Su padre, el juez, había muerto hacía mucho, cuando cayó sobre el estrado en plena audiencia, y él había sido con él como su padre y también como el hermano de su padre y, a veces, como el hermano menor o su hijo. La madre apenas si contaba, ocupada todo el día en su consultorio. La madre le había prohibido llevar la gata a la cama. Pero cuando ella no llegaba para darle las buenas noches y conversar un rato simulando una visita de gente mayor, se desquitaba llevándola. Él había leído que un héroe, o un político famoso o un célebre gángster amaba a un gato; que en su despacho rondaba siempre entre las carpetas un gato mimado por los jóvenes, solícitos y fornidos guardaespaldas. Después transcurrieron varias horas en que nadie pasó junto a su ventana, ni siquiera esos perros vagabundos. Y otra vez anocheció. A tientas regresó a dormitar en el corredor entre los bultos apilados, pero inmediatamente oyó, no tan lejanas, las sirenas de los vehículos policiales. Y después, nítidamente, unas descargas como en una tormenta, como cuando se cierne la tormenta. Se acurrucó quieto en su lugar y trató de pensar en otra cosa.

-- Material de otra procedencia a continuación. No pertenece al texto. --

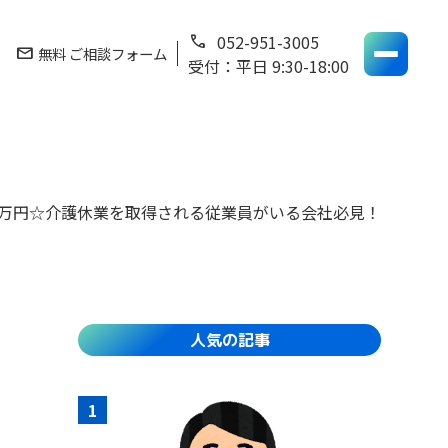
052-951-3005
phone
mail
無料 ご相談フォーム
受付：平日 9:30-18:00
0万円☆介護休業を取得される従業員がいる会社必見！
人気の記事
1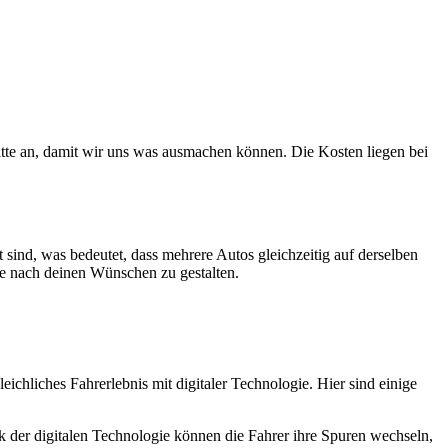
tte an, damit wir uns was ausmachen können. Die Kosten liegen bei
sind, was bedeutet, dass mehrere Autos gleichzeitig auf derselben
ke nach deinen Wünschen zu gestalten.
chliches Fahrerlebnis mit digitaler Technologie. Hier sind einige
 der digitalen Technologie können die Fahrer ihre Spuren wechseln,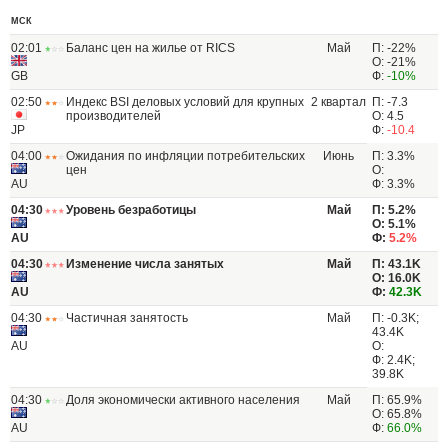
МСК
02:01
Баланс цен на жилье от RICS
Май
П: -22%
О: -21%
GB
Ф:
-10%
02:50
Индекс BSI деловых условий для крупных
2 квартал
П: -7.3
производителей
О: 4.5
JP
Ф:
-10.4
04:00
Ожидания по инфляции потребительских
Июнь
П: 3.3%
цен
О:
AU
Ф: 3.3%
04:30
Уровень безработицы
Май
П: 5.2%
О: 5.1%
AU
Ф:
5.2%
04:30
Изменение числа занятых
Май
П: 43.1K
О: 16.0K
AU
Ф:
42.3K
04:30
Частичная занятость
Май
П: -0.3K;
43.4K
AU
О:
Ф: 2.4K;
39.8K
04:30
Доля экономически активного населения
Май
П: 65.9%
О: 65.8%
AU
Ф:
66.0%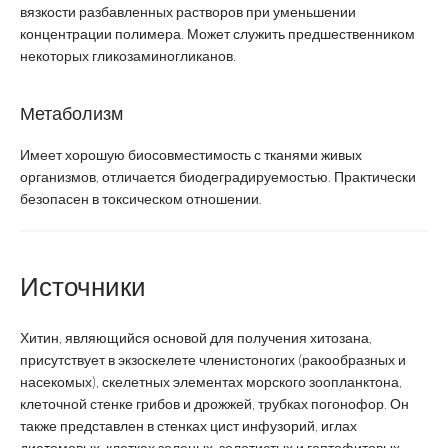
вязкости разбавленных растворов при уменьшении
концентрации полимера. Может служить предшественником
некоторых гликозаминогликанов.
Метаболизм
Имеет хорошую биосовместимость с тканями живых
организмов, отличается биодеградируемостью. Практически
безопасен в токсическом отношении.
Источники
Хитин, являющийся основой для получения хитозана,
присутствует в экзоскелете членистоногих (ракообразных и
насекомых), скелетных элементах морского зоопланктона,
клеточной стенке грибов и дрожжей, трубках погонофор. Он
также представлен в стенках цист инфузорий, иглах
диатомовых, клетках зеленых, золотистых и гаптофитовых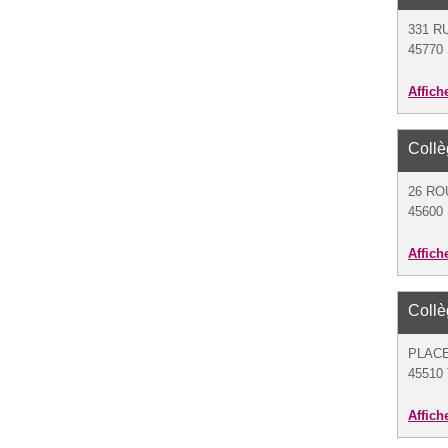
331 R
45770 
Affich
Coll
26 RO
45600 
Affich
Coll
PLACE
45510 
Affich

Amanecía otra vez. Pero las sensaciones obstruían sus recuerdos, los tejados, una galería de gruesas columnas blancas en su casa paterna, en las montañas, durante las vacaciones densas y breves y donde  hacía siempre verano. Enseguida volvió a escuchar la clara, evidente llegada de automóviles y, de inmediato, creyó escuchar voces ininteligibles. Se arrastró entre los cajones apilados, apartándose del estrecho corredor. Después, paralizado, oyó que algo, un florero, una lámpara, un objeto rotundo caía haciéndose trizas en el suelo. Apoyándose en las rodillas y los antebrazos comenzó a buscar la salida, pero al cabo se dio cuenta de que iba en sentido contrario. Los ruidos se hacían más promiscuos, y también las voces, que antes creyó lejanas.
Entonces descubrió junto a uno de los cajones un trozo de alambre y no lo pensó más: trepó a los cajones y se colgó de uno de los tirantes del techo, en el momento en que el gato volvía a saltar echando al suelo otro de los frascos de pintura y los primeros trabajadores, que acababan de descender de los camiones, penetraban en el galpón esa mañana de lunes.